Did you ever receive any backlash for what you were trying to accomplish?
Yeah, we did. I remember once being onstage with artists Judy Chicago and Faith Wilding. Faith said something that was so provocative to one of the men in the audience that he jumped up on stage and tried to strangle her.
So why is collaboration and community activation important to your practice?
Collaboration is prominent in theatrical practices, and although I come from fine art performance, which is more of an individualistic process, nevertheless I like working with others who know more than I in different areas. Also, I think that the subtleties of human interaction are fascinating and ordinary people’s communications can be very moving.
Not all my work is political, but if you are interested in politics and the long haul of social change, then forming coalitions and partnerships is important. I don’t know if I’ll see a woman elected president my lifetime, and that’s a long time waiting. But in that long haul of social justice work, it’s very critical that you value those people who have come before you and on whose shoulders you stand. Collaboration is a way to mobilize people who have shared values. It places you in a long trajectory, of those who came before you and those younger folks who will continue this movement towards social justice.
What is your process for creating big community projects?
Usually I’m invited someplace.
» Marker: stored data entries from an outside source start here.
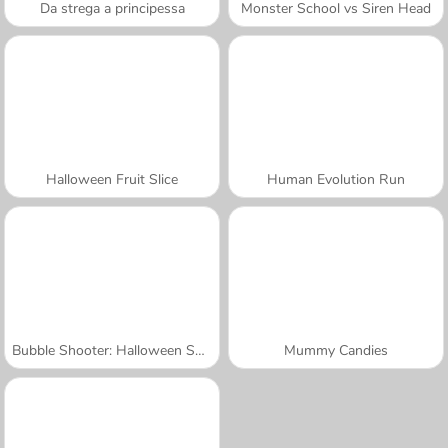
Da strega a principessa
Monster School vs Siren Head
Halloween Fruit Slice
Human Evolution Run
Bubble Shooter: Halloween Special
Mummy Candies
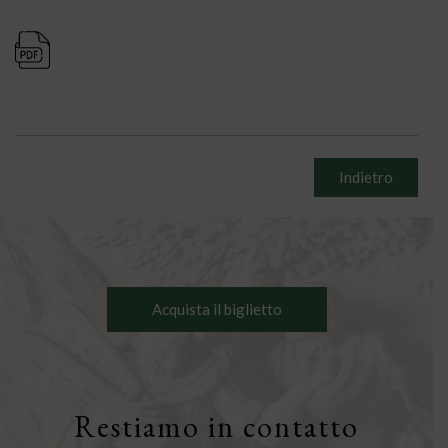
Indietro
Acquista il biglietto
Restiamo in contatto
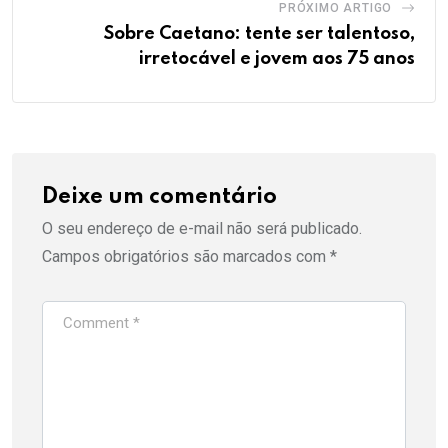
PRÓXIMO ARTIGO
Sobre Caetano: tente ser talentoso,
irretocável e jovem aos 75 anos
Deixe um comentário
O seu endereço de e-mail não será publicado.
Campos obrigatórios são marcados com
*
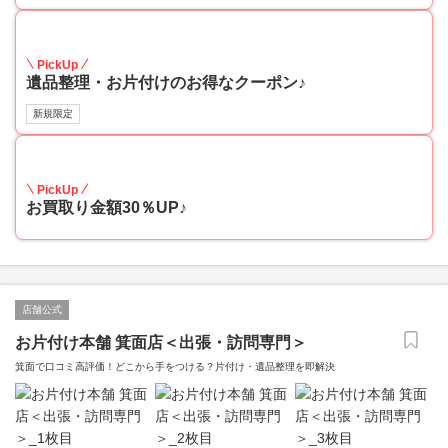
30
PickUp
遺品整理・お片付けのお得なクーポン♪
新規限定
30
PickUp
お買取り金額30％UP♪
店舗公式
お片付け本舗 箕面店＜出張・訪問専門＞
箕面で口コミ高評価！どこから手をつける？片付け・遺品整理を即解決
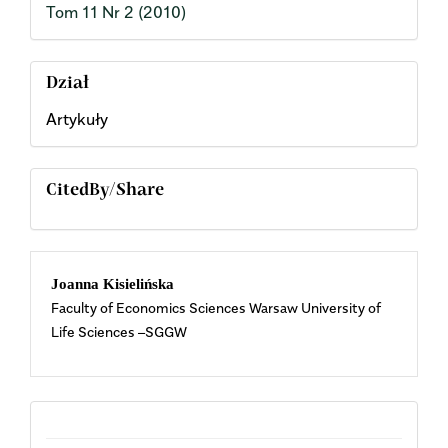
Tom 11 Nr 2 (2010)
Dział
Artykuły
CitedBy/Share
Main
Joanna Kisielińska
Faculty of Economics Sciences Warsaw University of
Article
Life Sciences –SGGW
Content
Sometimes the institution has an idea of an issue, but sometimes not. As part of my work process I do an informal survey of different topics to where my interests and knowledge intersect with others. Essentially, I try to understand a place and look for issues, talk to a lot of people and then assess the social and political structures that are relevant to that issue. Next, I try to figure out how that issue is being addressed now, in the “public eye” (recognizing there are many different publics), and how it impacts people. I work with participating institutions and people to develop a shared agenda. People bring their personal values into the mix and I think that is what makes work emotionally and politically powerful.
What do you hope people will take away from seeing these exhibits?
On an artistic level I think it will validate the ways in which social practice, as we now call it, is long-lived, community-based, and an important trajectory in art. For this world, the exhibition is yet another experiment in how you tell the story of artists working outside the mainstream, collaborating with large groups of people, and bringing social issues to the fore. And for the general population that will see the show, and for youth, I think it will appeal because the work explores important issues such as racism, ageism, class, and violence.
Should more art be activist-driven?
I tend to see activism as a human endeavor that goes along with citizenship. You can be an activist as a doctor, you can be activist as a psychotherapist, and you can be activist as an artist. We need to be thinking about how artists, and others, can participate fully in equity movements as a responsibility of citizenship. I don’t think art has to be activist-driven, but I happen to be more interested in such art. For a long time to be an activist as an artist has not been really popular or well received. But it’s just a way of expressing your citizenship.